15 Minute Creamy Avocado Spaghetti with Basil, Feta & Pine Nuts

15 Minute Creamy Avocado Spaghetti with Basil, Feta & Pine Nuts

15 Minute Creamy Avocado Spaghetti with Basil, Feta & Pine Nuts

What’s for supper? Why not try this very delicious and super quick creamy avocado spaghetti recipe! You may have noticed that I have a bit of a thing for avocados. That's because they're are so good for you! A rich source of healthy unsaturated fat, avocados pack a nutritional punch with nearly 20 vitamins and minerals. In fact, they contain even more potassium than bananas. This dish only takes 15 minutes to make; great for a weekday supper, great for the immune system, great for post exercise recovery and great for #Enerjoy!

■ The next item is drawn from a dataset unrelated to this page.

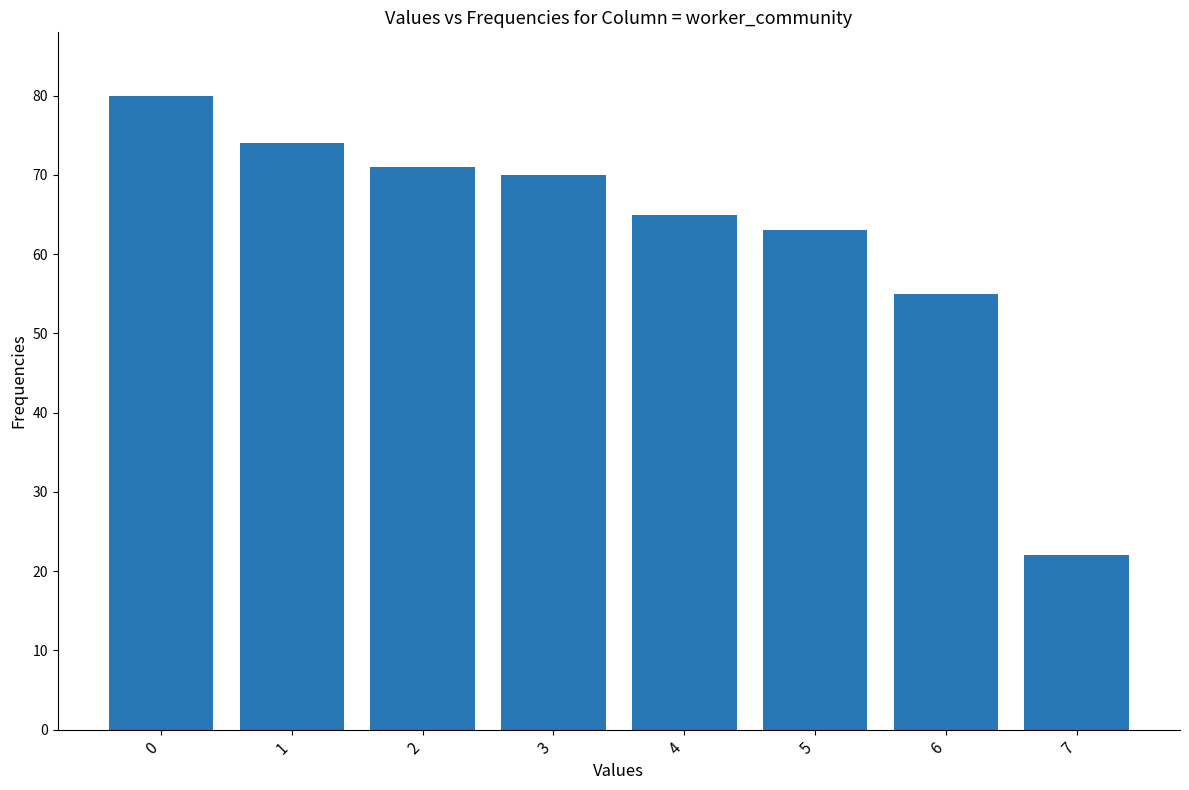

The chart shows a value of 37 at 6. True or false?

False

Prep 5 mins | Cook 10 mins | Serves 4


  • 400g spaghetti, wholemeal if poss.
  • 4 slices of bacon (optional)
  • 2 ripe avocados
  • 1 large clove garlic, peeled and crushed
  • large pinch of salt
  • plenty of freshly ground black pepper
  • squeeze of lemon
  • 25g feta cheese, sliced very thinly or crumbled
  • 25g pack of basil leaves, roughly torn
  • 1 tbsp extra virgin olive oil
  • 200g pack of cherry tomatoes, halved
  • handful toasted pine nuts
  • pinch dried chilli flakes


  1. Cook the spaghetti in a large pan of salted boiling water, according to the instructions on the pack.
  2. While the spaghetti is cooking, grill the bacon, if using. When it is nice and crispy, transfer to a plate, cool and break into pieces. 
  3. On a chopping board, cut the avocados in half and remove the stones. Scoop out the flesh and transfer to a flat plate. Mash with a fork, then add the garlic, salt and pepper, squeeze of lemon juice, the torn basil leaves and most of the feta (keep a little basil and feta to the side to sprinkle on top for decoration). 
  4. Drain the spaghetti when it is ready, saving a ladleful of the cooking water to prevent it from sticking. Return it to the saucepan, with the reserved cooking water, and then stir in the avocado mixture, the crispy bacon, if using, and the baby tomatoes and a drizzle of extra virgin olive oil and the pine nuts. Mix thoroughly until well combined. 
  5. Serve on warmed pasta bowls and sprinkle over the reserved basil and feta, a few more pine nuts and the dried chilli flakes.